▶ **EXERCISE A**:
Repeat this part of the night light thread word for word, starting with "You getting up" and going on through "during the night.".

▶ **PAGE EXCERPT**:
++++++++++

# Should I use a night light?



## Blingy

Hi all! I have been thinking more and more about night frights and am wondering if a little plug in night light would help to lessen the chances of my birds having them? They haven't had any frights to date, but a few times I have heard them moving around their cage after I've gone to bed. I know budgies have terrible eye sight in the dark and I'd hate for them to hurt themselves. On the other hand, I don't want a night light to interrupt their sleep or stop them from getting a full, decent nights sleep. Does anyone use a nightlight? Are they better off without one and in complete darkness? If I get a night light, I'm looking at something very small, not a bright table lamp or a floor lamp. Below is a pic of the kind I'm looking at. I apologise ahead of time if the pic doesn't work as I have trouble uploading pictures.


----------



## FaeryBee

*Night lights are very helpful in preventing night frights and I highly recommend using them.

I always use night lights for all of my birds. I use the type similar to the one in the picture you posted and it works out very well.

I cover my cages top and three sides with about 1/4 of the front of the cage covered as shown in the (very old!) picture below.









​*


----------



## Blingy

Thank you for your reply FaeryBee. I think I'll get a nightlight and give it a go. I can always stop using it if it keeps the little terrors awake. My cage is a corner cage so 2 sides are against walls and the rounded front is facing the lounge room. At night I just cover the front so that they get a bit of air flow around the back. The top is covered also. I could leave part of the front uncovered, but that side of the cage faces my bedroom and I wonder if they'll be woken up every time I get up to go to the bathroom through the night? I know they already hear me when I get up, but at least the cover shields them a little against the movement and the little bit of light (I use a small torch when I get up through the night to try to minimise disturbing them). 


Sent from my iPad using Tapatalk


----------



## FaeryBee

*You could just clip a portion of the bottom of the front cover over so the light from the night light goes in there.
You getting up and using your torch light shouldn't bother them much. 
I have all of my bird cages in my bedroom and I'm up multiple times during the night.
I have a night light in the bedroom and one in the bathroom so I don't need the torch to see. *


----------



## Blingy

Great idea! I'll give that a shot and see how they go. Thanks for the advice.


Sent from my iPad using Tapatalk


----------

++++++++++

▶ **RECORDS TO PROCESS**:
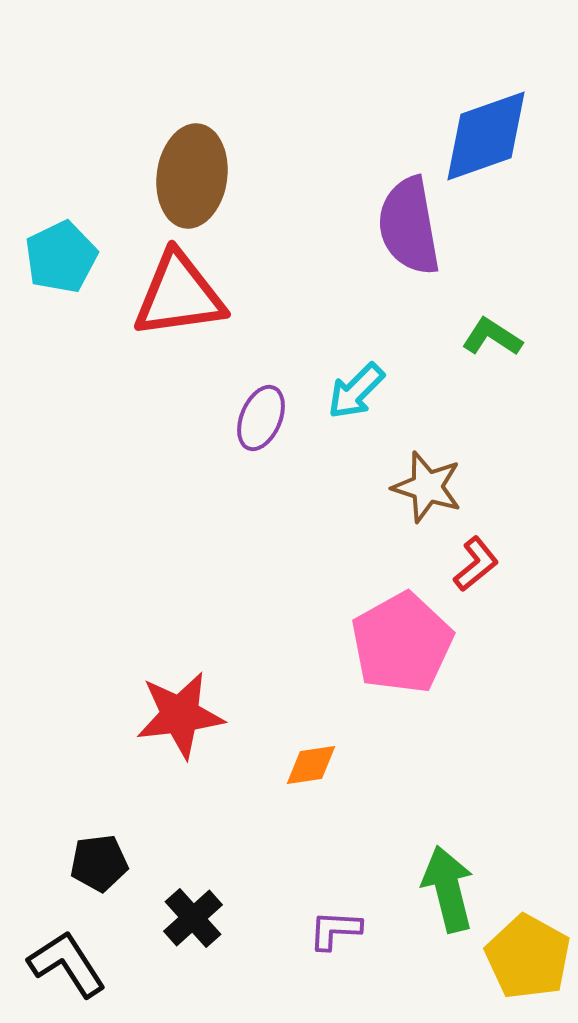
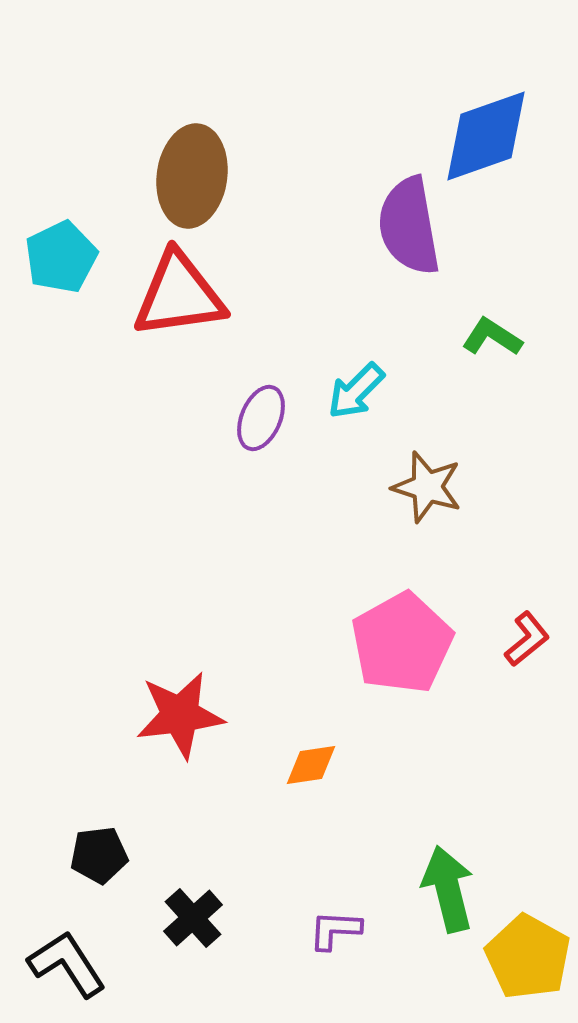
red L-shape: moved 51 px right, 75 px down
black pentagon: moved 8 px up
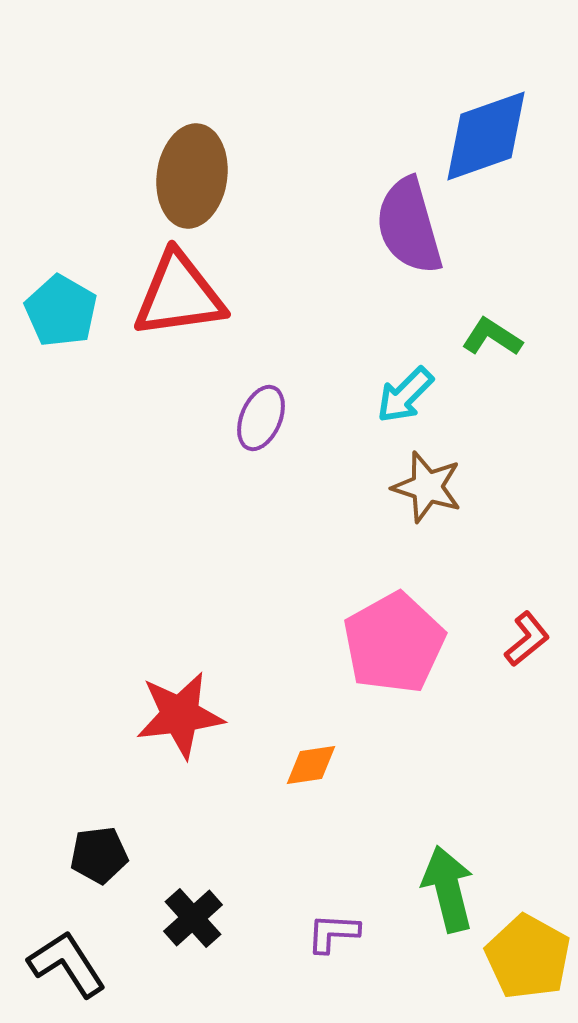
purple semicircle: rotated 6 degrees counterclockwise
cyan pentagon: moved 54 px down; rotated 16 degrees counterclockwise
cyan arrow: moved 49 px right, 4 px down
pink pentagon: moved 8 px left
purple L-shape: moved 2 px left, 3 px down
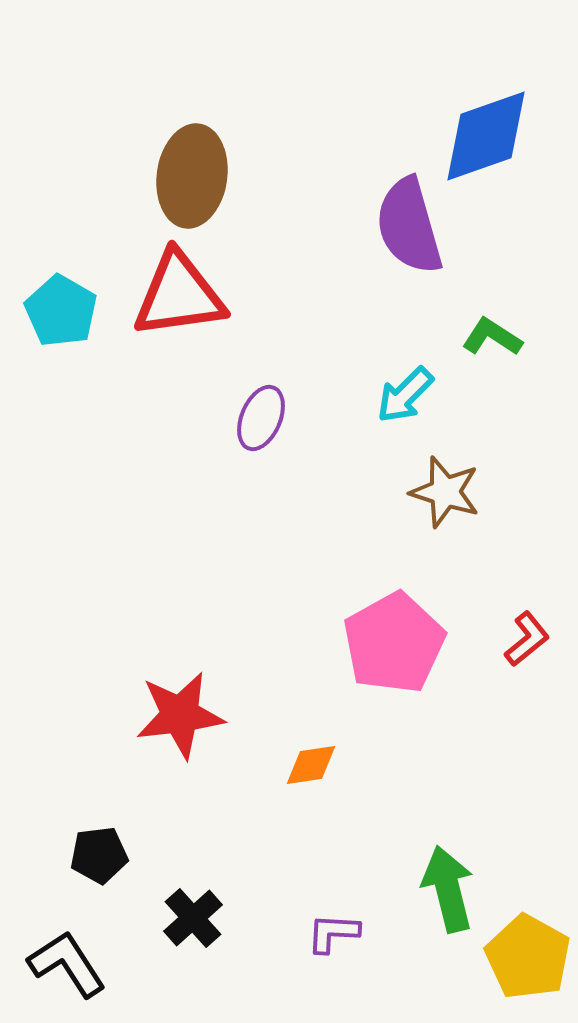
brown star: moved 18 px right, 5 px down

++++++++++

▶ **EXERCISE B**:
In the rows, rewrite the lines starting with the line with "purple semicircle: rotated" and going on through the last row, changing "cyan" to "teal" and keeping everything else the same. Leave the picture lines out of your answer.

▶ **FULL ANSWER A**:
You getting up and using your torch light shouldn't bother them much. 
I have all of my bird cages in my bedroom and I'm up multiple times during the night.

▶ **FULL ANSWER B**:
purple semicircle: rotated 6 degrees counterclockwise
teal pentagon: moved 54 px down; rotated 16 degrees counterclockwise
teal arrow: moved 49 px right, 4 px down
pink pentagon: moved 8 px left
purple L-shape: moved 2 px left, 3 px down
brown star: moved 18 px right, 5 px down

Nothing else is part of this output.